I try to access HDFS in Hadoop Sandbox with the help of Java API from a Spring Boot application. To specify the URI to access the filesystem by I use a configuration parameter spring.hadoop.fsUri
. HDFS itself is protected by Apache Knox (which to me should act just as a proxy that handles authentication). So if I call the proxy URI with curl, I use the exact same semantics as I would use without Apache Knox. Example:
curl -k -u guest:guest-password https://sandbox.hortonworks.com:8443/gateway/knox_sample/webhdfs/v1?op=GETFILESTATUS
Problem is that I can't access this gateway using the Hadoop client library.

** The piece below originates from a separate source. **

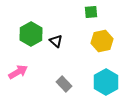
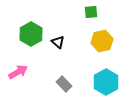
black triangle: moved 2 px right, 1 px down
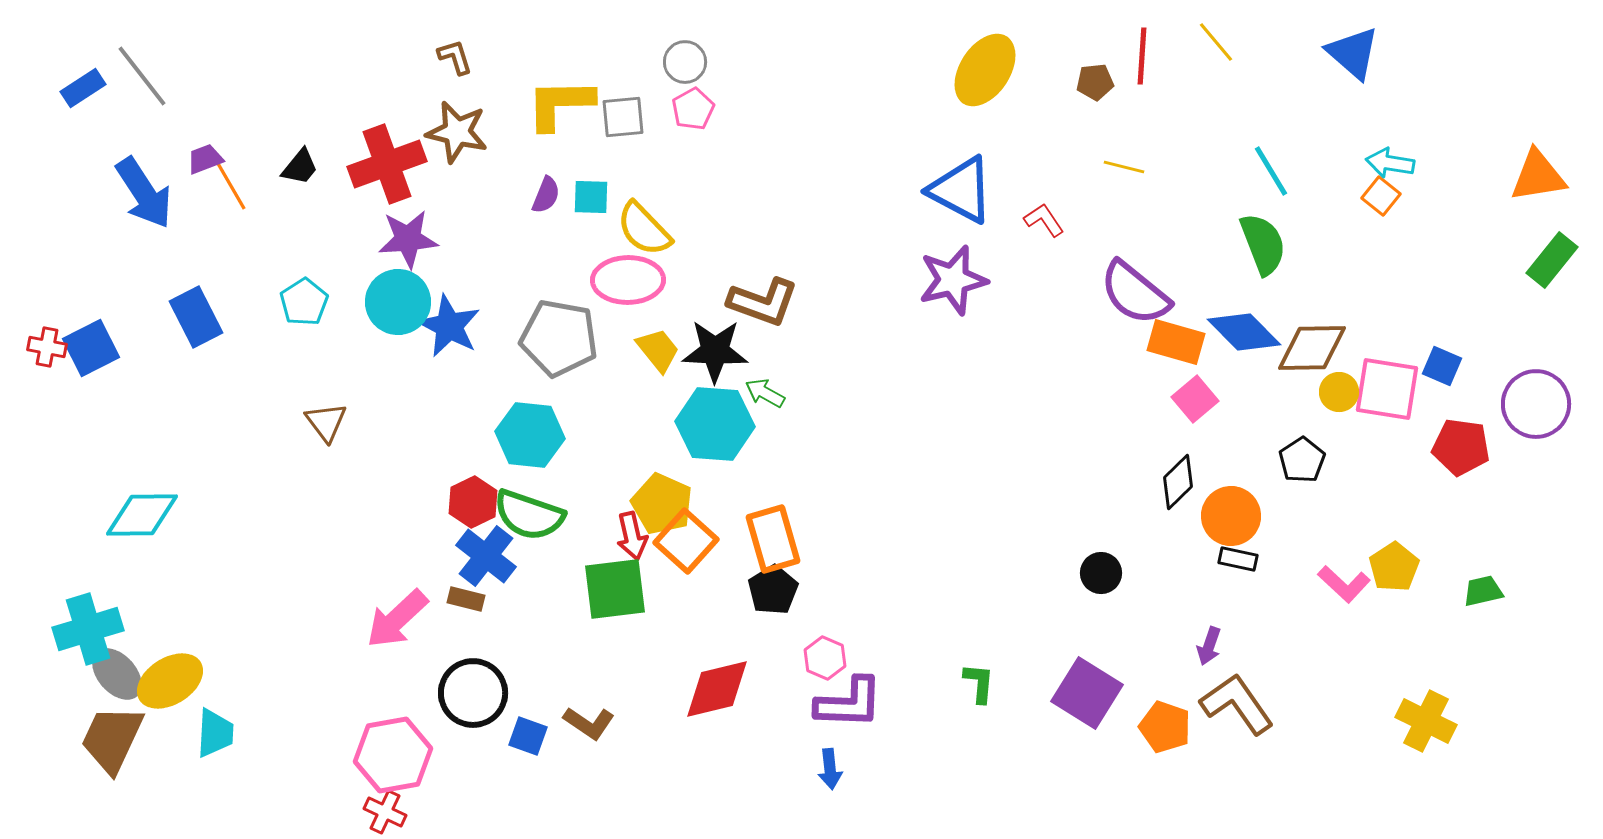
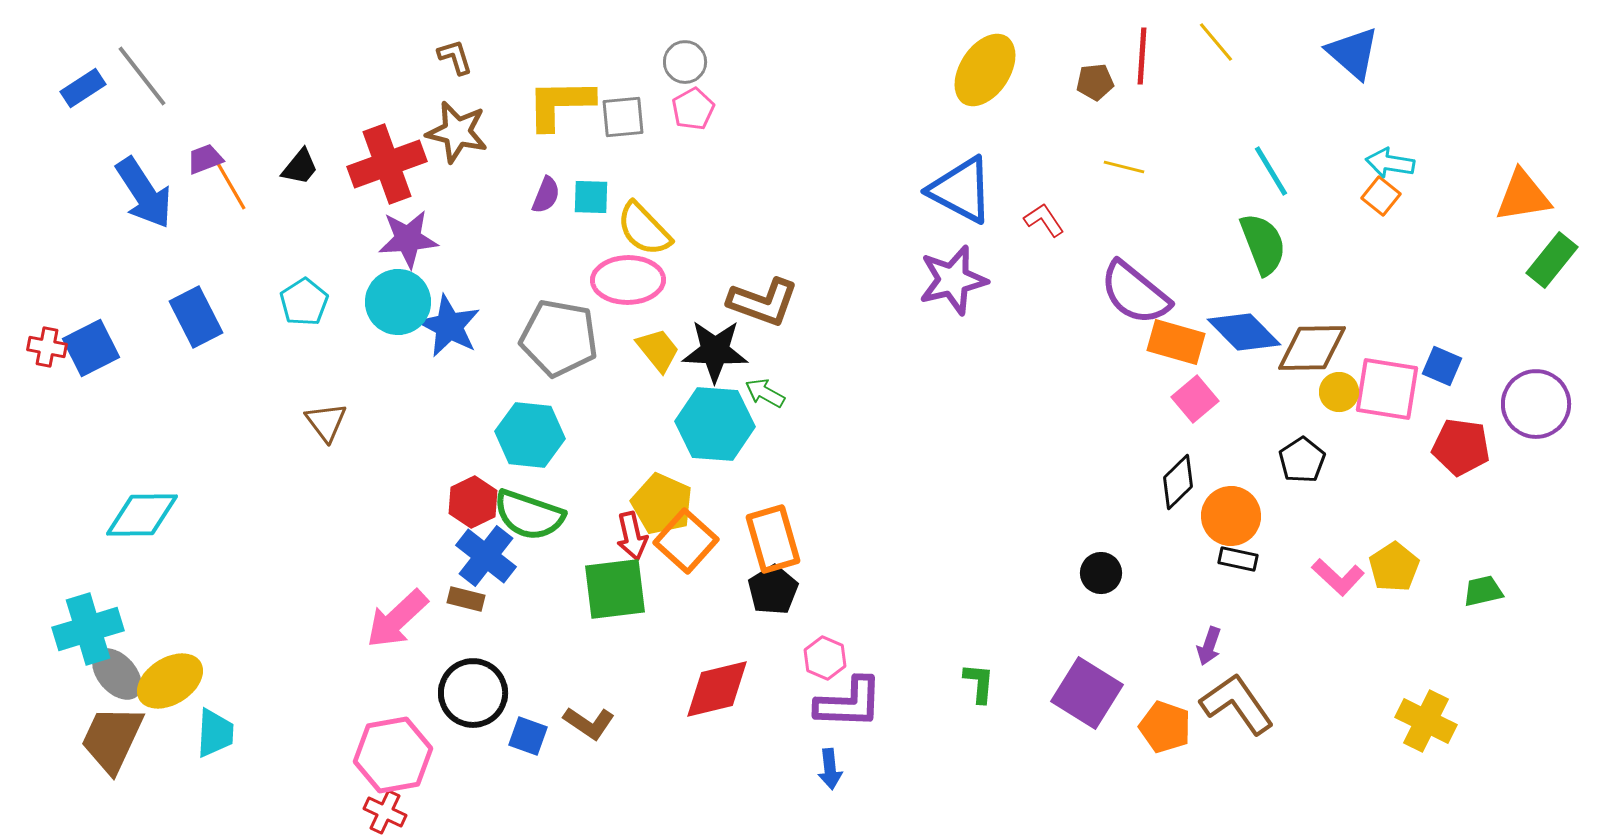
orange triangle at (1538, 176): moved 15 px left, 20 px down
pink L-shape at (1344, 584): moved 6 px left, 7 px up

Root URL in the configuration parameter is:
spring.hadoop.fsUri=swebhdfs://sandbox.hortonworks.com:8443/gateway/knox_sample/webhdfs/v1
All the requests get Error 404 and the problem why is visible from the logs:
2015-11-19 16:42:15.058 TRACE 26476 --- [nio-8090-exec-9] o.a.hadoop.hdfs.web.WebHdfsFileSystem : url=https://sandbox.hortonworks.com:8443/webhdfs/v1/?op=GETFILESTATUS&user.name=tarmo
It destroys my originally provided fsURI. If I debugged what happens in the internals of Hadoop API, I see that it takes only the domain part sandbox.hortonworks.com:8443
and appends /webhdfs/v1/
to it from a constant. So whatever my original URI is, at the end it will be https://my-provided-hostname/webhdfs/v1
. I understand that it might have something to do with the swebhdfs://
beginning but I can't use https://
directly because in that case an exception will be thrown how there is no such filesystem as https.
Googling this, I found an old mailing list thread where someone had the same problem, but no one ever answered the poster.
Does anyone know what can be done to solve this problem?